Regarding Biocidal products, a statistically significant increase during the lockdown period was observed. This result is probably due to Disinfectants. Chang et al.  observed a similar trend, although the statistical significance was not evaluated. Increased calls regarding household disinfectants were registered by several PCs around the world [5, 8, 9, 32]. In the present study, the statistical significance was specifically reached for Disinfectants and algaecides not intended for direct application to humans or animals, while Biocidal products for human hygiene (PP-BIO-1) only show a not statistically significant increased percentage. In the recent past, Wieck et al.  performed a study to investigate the knowledge about the appropriate use of biocidal products through a standardised questionnaire fed to German consumers. The research highlighted how only the 21% of consumers provided the exact definition of biocide. Nevertheless, the majority of the interviewees seemed not to be aware when and where they were actually using specific biocidal products. As a matter of fact, the product types mentioned in the interview often did not correspond to those the researchers actually found in interviewees’ houses. The highest percentage of the interviewees failed to mention disinfectants used for surfaces (17%). This type of biocides (PP-BIO-2) are often perceived as simply cleaners with a lower risk associated compared, for example, to Insecticides (PP-BIO-18). A survey of the Joint Research Centre of the European Commission  highlighted that more than a half of EU citizens always read the instructions before using pesticides and insecticides, but the reliance on the instructions is less common for other categories of chemical products. This underestimation of the risk could have led to dangerous exposures especially regarding disinfectants for surfaces frequently used in COVID-19 period.

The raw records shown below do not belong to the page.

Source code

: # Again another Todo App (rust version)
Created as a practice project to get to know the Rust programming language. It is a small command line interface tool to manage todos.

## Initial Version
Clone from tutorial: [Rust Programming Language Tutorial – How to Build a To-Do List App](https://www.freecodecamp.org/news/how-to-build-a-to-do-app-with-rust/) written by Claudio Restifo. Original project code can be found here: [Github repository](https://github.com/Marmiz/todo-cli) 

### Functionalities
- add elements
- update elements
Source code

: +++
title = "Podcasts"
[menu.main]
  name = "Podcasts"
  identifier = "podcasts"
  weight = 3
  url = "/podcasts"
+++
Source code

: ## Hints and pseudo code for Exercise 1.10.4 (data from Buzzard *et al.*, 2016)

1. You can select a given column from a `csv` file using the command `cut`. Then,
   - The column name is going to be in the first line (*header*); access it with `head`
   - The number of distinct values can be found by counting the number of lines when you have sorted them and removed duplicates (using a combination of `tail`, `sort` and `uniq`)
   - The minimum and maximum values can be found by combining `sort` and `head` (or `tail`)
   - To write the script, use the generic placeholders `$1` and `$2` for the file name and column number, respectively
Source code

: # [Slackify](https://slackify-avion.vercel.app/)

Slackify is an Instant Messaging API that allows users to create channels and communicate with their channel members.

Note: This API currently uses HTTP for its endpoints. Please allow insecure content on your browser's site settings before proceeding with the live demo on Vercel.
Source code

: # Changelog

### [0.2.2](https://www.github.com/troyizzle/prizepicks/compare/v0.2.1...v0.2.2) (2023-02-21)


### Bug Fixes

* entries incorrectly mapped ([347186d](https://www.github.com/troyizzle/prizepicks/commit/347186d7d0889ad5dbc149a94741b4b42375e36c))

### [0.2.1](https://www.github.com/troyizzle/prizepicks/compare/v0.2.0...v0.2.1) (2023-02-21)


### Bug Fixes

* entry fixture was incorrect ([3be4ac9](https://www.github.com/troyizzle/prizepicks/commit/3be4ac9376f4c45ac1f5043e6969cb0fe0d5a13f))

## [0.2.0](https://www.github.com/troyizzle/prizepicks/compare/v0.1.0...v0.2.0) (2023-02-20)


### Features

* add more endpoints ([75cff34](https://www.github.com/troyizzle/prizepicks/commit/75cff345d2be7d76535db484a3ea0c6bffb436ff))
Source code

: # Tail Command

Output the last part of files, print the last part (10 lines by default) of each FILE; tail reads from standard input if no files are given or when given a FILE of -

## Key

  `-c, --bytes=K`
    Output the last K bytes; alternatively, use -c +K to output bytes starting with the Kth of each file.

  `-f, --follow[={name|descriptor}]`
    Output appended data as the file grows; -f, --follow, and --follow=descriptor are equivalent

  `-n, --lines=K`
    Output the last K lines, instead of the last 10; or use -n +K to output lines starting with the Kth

Considering Cosmetics, both Handwashing soaps and Handwashing gel products show a statistically significant increase in March–May 2020 with respect to the expected value. In both cases, children aged 1–5 years mainly drive this increase. This evidence is consistent with the findings of Hakimi and Armstrong , who pointed out a significant increase in daily calls to US PCs regarding paediatric hand sanitizer exposures in March 2020 compared to March 2018–2019 and to January–February 2020, yet referring to children aged 12 years and younger.
Limitation to the study
As mentioned before, ambiguous categorizations using the EuPCS are possible. Furthermore, the trade name of the products is sometimes not completely reported so it was not easy to identify the right EuPCS third-level category. For certain products, the statistical significance highlighted an association between the increasing frequency of exposures and the lockdown period, but the magnitude of the effect (Cohen’s w index) is generally small.